Of course, noble Lords will commiserate with me over the defeat of Wales on Saturday but let us not forget that in Wales rugby has grown out of the valleys, out of a working class culture, out of the very population from which much of the money raised by the lottery comes.

It is every little boy's dream—or almost every little boy's dream in Wales—to play for Wales. Sport needs innovators outside and beyond the confines of an education authority. It needs opportunities to arise in the life of the genuinely talented child. This can happen when the child is able to experiment with sport in an environment removed from school where sometimes anti-social tactics from others have undermined confidence, where a child may genuinely fear being successful and in an environment where the child is not known by labels of academic performance in other spheres or by what his parents did or did not do. In the mixed-age, mixed-background environment of such sports and arts activities, young people discover inspiring role models, learn to venture far beyond their current social boundaries and develop confidence for integrating into society.

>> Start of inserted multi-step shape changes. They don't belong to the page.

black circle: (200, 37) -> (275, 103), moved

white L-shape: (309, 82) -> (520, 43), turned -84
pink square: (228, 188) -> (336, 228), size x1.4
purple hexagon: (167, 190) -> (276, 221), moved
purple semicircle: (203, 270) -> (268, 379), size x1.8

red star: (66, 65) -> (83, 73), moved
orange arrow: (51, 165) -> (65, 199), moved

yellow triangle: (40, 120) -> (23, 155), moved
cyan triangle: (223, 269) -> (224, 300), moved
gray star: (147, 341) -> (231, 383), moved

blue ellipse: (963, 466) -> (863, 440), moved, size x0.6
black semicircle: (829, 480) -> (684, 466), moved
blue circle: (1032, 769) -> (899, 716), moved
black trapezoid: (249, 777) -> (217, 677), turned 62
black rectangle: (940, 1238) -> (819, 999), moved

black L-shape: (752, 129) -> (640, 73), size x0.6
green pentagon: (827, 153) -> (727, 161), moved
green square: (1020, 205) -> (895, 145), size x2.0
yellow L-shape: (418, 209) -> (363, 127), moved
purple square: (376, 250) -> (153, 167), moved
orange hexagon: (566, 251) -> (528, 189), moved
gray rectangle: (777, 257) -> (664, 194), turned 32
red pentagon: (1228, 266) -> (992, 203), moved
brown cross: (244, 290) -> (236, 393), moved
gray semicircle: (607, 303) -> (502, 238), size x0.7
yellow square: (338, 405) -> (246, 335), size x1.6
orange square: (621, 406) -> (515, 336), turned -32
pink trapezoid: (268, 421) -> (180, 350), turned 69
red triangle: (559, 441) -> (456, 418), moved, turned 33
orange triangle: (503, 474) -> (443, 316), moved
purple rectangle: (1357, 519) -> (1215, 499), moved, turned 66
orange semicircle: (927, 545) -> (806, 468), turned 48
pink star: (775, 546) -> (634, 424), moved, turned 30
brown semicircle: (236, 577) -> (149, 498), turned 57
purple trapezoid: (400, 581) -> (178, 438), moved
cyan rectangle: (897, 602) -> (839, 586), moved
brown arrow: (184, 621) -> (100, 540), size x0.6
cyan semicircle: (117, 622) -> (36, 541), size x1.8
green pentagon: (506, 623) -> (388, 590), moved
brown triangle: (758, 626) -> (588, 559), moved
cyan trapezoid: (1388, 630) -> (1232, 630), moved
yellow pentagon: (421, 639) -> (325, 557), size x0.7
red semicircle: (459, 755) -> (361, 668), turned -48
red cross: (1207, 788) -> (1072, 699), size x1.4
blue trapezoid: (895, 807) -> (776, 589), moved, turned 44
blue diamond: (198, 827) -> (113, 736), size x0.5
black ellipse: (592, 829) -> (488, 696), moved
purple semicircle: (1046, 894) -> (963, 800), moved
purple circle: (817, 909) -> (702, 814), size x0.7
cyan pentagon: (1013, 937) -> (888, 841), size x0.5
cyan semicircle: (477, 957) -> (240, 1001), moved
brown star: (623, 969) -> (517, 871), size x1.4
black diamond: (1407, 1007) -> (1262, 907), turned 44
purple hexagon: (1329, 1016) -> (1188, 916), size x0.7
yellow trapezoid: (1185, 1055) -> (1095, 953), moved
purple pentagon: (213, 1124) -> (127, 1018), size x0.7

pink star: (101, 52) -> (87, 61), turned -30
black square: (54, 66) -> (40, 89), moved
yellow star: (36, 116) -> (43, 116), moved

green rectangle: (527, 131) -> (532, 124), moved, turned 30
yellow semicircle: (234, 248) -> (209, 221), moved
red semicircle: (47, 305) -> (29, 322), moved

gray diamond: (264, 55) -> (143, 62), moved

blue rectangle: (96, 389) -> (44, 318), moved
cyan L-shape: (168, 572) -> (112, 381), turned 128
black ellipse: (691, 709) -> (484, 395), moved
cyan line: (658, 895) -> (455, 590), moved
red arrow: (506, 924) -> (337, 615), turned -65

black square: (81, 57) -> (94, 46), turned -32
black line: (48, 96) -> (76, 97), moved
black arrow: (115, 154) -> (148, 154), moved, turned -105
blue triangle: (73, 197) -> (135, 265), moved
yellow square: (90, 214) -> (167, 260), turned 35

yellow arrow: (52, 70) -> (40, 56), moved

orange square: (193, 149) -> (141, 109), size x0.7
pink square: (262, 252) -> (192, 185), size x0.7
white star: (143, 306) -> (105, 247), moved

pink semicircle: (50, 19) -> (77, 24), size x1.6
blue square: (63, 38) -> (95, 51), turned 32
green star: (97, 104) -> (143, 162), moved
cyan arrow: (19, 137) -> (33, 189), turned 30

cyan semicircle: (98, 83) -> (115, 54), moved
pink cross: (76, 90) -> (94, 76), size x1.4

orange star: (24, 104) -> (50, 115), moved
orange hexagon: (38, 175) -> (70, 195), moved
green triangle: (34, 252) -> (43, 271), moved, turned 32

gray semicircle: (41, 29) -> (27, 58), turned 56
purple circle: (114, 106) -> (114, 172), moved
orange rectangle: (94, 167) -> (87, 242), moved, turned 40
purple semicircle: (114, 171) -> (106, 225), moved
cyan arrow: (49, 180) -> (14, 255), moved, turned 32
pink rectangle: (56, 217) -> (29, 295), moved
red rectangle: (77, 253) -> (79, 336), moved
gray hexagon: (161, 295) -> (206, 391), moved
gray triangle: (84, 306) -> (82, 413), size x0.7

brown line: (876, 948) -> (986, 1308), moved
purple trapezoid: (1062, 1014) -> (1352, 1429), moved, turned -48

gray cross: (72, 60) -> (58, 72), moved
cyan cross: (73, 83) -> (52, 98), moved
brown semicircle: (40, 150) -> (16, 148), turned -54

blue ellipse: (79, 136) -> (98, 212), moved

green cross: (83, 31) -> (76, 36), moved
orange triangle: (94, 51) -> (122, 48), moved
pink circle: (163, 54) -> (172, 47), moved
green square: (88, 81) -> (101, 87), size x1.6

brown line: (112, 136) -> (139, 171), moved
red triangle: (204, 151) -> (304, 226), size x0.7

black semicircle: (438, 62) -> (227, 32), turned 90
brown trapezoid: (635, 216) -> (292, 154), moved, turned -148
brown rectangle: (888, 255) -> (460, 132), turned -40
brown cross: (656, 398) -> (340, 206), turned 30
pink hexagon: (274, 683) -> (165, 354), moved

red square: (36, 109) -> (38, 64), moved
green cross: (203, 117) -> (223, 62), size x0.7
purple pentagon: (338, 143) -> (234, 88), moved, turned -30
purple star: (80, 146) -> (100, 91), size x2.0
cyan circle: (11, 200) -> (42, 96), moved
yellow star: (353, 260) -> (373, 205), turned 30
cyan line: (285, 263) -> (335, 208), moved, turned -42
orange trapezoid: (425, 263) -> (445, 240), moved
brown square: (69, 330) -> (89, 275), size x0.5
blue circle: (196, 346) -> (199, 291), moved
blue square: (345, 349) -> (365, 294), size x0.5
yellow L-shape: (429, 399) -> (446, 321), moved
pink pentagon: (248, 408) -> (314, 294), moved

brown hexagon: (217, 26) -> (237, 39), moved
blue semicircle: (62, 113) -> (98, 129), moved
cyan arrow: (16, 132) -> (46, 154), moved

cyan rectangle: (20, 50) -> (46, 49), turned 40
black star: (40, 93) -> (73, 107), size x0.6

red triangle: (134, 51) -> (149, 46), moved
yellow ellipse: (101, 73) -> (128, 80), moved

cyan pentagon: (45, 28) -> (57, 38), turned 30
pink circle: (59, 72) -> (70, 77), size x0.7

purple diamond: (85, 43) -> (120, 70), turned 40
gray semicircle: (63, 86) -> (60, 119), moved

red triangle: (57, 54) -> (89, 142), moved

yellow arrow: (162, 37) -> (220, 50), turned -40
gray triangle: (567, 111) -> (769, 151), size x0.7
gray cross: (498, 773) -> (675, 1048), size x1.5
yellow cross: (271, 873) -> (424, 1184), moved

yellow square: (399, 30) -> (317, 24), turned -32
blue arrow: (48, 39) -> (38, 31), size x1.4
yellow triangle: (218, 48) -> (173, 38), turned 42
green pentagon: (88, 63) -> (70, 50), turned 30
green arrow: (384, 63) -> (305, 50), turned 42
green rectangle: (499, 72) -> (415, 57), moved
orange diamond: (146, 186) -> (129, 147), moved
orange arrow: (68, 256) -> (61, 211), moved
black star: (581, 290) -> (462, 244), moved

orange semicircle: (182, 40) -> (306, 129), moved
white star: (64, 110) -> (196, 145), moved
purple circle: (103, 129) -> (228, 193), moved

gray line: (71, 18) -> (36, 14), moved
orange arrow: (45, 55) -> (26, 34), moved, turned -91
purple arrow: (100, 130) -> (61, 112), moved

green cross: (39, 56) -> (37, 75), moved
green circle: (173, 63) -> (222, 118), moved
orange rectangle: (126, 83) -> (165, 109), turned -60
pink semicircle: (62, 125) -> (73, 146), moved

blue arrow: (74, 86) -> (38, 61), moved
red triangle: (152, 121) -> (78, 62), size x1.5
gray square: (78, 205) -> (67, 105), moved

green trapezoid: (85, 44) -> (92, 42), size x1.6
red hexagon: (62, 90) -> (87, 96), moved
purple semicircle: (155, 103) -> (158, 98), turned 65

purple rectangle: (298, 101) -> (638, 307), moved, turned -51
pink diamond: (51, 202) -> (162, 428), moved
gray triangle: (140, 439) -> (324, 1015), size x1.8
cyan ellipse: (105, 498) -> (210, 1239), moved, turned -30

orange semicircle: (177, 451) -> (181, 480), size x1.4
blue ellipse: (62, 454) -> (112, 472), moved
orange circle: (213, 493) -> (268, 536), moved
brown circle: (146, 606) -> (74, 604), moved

I also want to address musical opportunities. Currently we have orchestras which open doors to those who otherwise would not be exposed to classical, jazz or other types of band music at all. This tuition teaches the child to interact, to have internal self-discipline, to listen and work with peers, to succeed and to experience the language of emotions and the subtleties therein. Indeed, one only has to listen to a teenager's choice of music and it tells you much about their mood. It is the process of making the music itself that differs fundamentally from the monotonous repetitive beat of pop, rap and heavy metal that becomes mind-numbing and incites all kinds of negative emotions in youngsters who listen to this for hours on end in their bedroom or on a street corner.

The direction of funding for more creative arts has somehow to be independent and be outside and beyond what the youngster sees as completely statutory provision—as well as what is statutory provision. If it is too close to the Treasury I fear that it will become consumed in basic service provision and will never be spent on the added-value projects that provide the opportunities for youngsters to discover that they can after all do something well. Without consultation with the charity sector providers and other organisations, how will we guard against money being spent on what is actually core service? How will the public be involved in consultation?

Let us not ignore the evidence that drug-taking is lower in those children who participate in team sport or music, that their physical health is better and their predictions for future health are far better than those who do not have such opportunities. Thinking that local education providers will provide unique focused opportunities is folly. The money will melt away in a bureaucratic maze of core provision and the diversity of opportunity and richness that it affords will be lost. So I would like the Minister to tell us—indeed, to assure us—that the Bill will guarantee an expansion, not a contraction, of all the good projects that have happened to date, and that the cross-boundary projects which have proven value for the physical health and emotional welfare of the youth of today will flourish, not dwindle.

My fear is that if lottery money funds core health projects, we will remove the sources of prevention of illness—the sport and music activities which maintain physical and emotional fitness—and spend ever more on the ill effects that result from physical inactivity and emotionally disturbed people.

The noble Baroness, Lady Pitkeathley, has already touched on the over-inflation of the gambling addiction, which was spoken about before the lottery ever came into being. But the lottery appeals to those with debts and who have a tendency towards gambling. I hope that the Minister will be able to reassure me that the publicity will not encourage gambling by promoting it. We should not forget that it has been estimated that 28p in the pound from the lottery will go to good causes, but I believe that £1.28 per pound comes from tax efficient donation. The publicity must not mislead the public as regards making such tax efficient donations to charities that are already providing added value.